--- MATERIAL PROVIDED ---

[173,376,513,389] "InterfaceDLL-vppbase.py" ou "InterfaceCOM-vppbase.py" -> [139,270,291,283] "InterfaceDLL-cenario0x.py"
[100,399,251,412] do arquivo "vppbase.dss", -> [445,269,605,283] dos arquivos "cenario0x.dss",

==

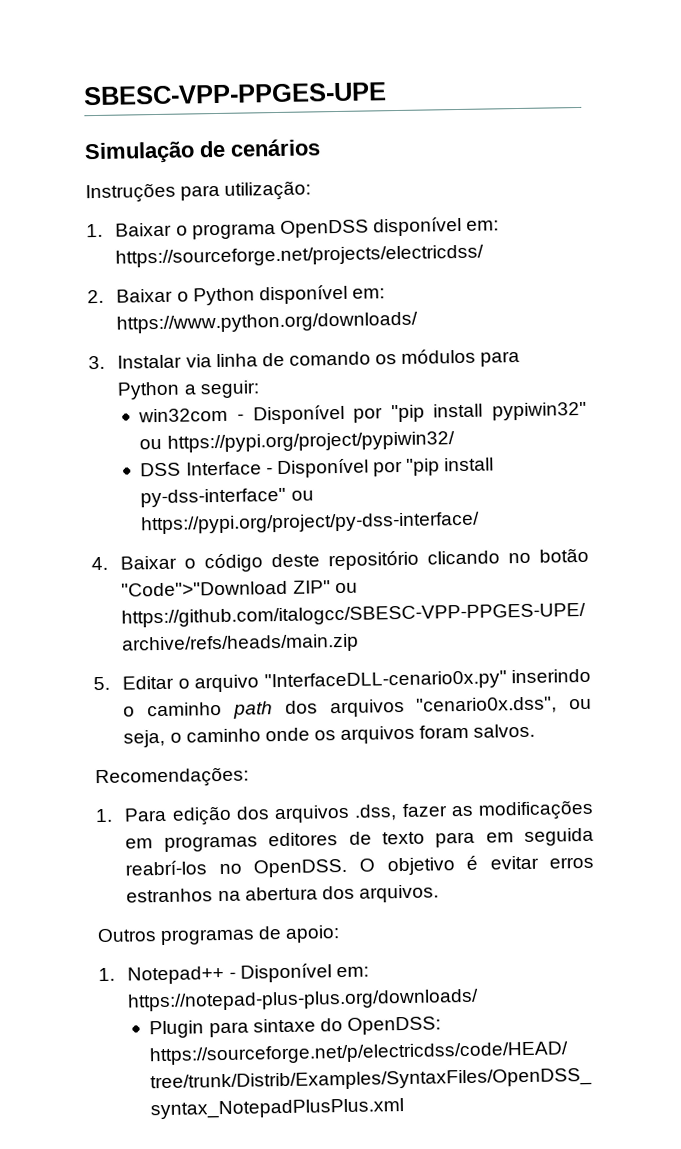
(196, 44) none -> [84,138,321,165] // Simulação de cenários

* * *

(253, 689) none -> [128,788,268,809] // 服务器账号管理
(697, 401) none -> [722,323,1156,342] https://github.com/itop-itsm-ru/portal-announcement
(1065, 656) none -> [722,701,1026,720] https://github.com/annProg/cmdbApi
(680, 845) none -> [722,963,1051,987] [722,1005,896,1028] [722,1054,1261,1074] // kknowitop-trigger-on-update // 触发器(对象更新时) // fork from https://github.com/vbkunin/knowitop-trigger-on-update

--- YOUR ASSIGNMENT ---
Beginning with the line holding "(1065, 656) none" and ending with the line holding "(680, 845) none", write out the stretch of material above exactly; add no further lines.

--- RESULT FOR THIS TASK ---
(1065, 656) none -> [722,701,1026,720] https://github.com/annProg/cmdbApi
(680, 845) none -> [722,963,1051,987] [722,1005,896,1028] [722,1054,1261,1074] // kknowitop-trigger-on-update // 触发器(对象更新时) // fork from https://github.com/vbkunin/knowitop-trigger-on-update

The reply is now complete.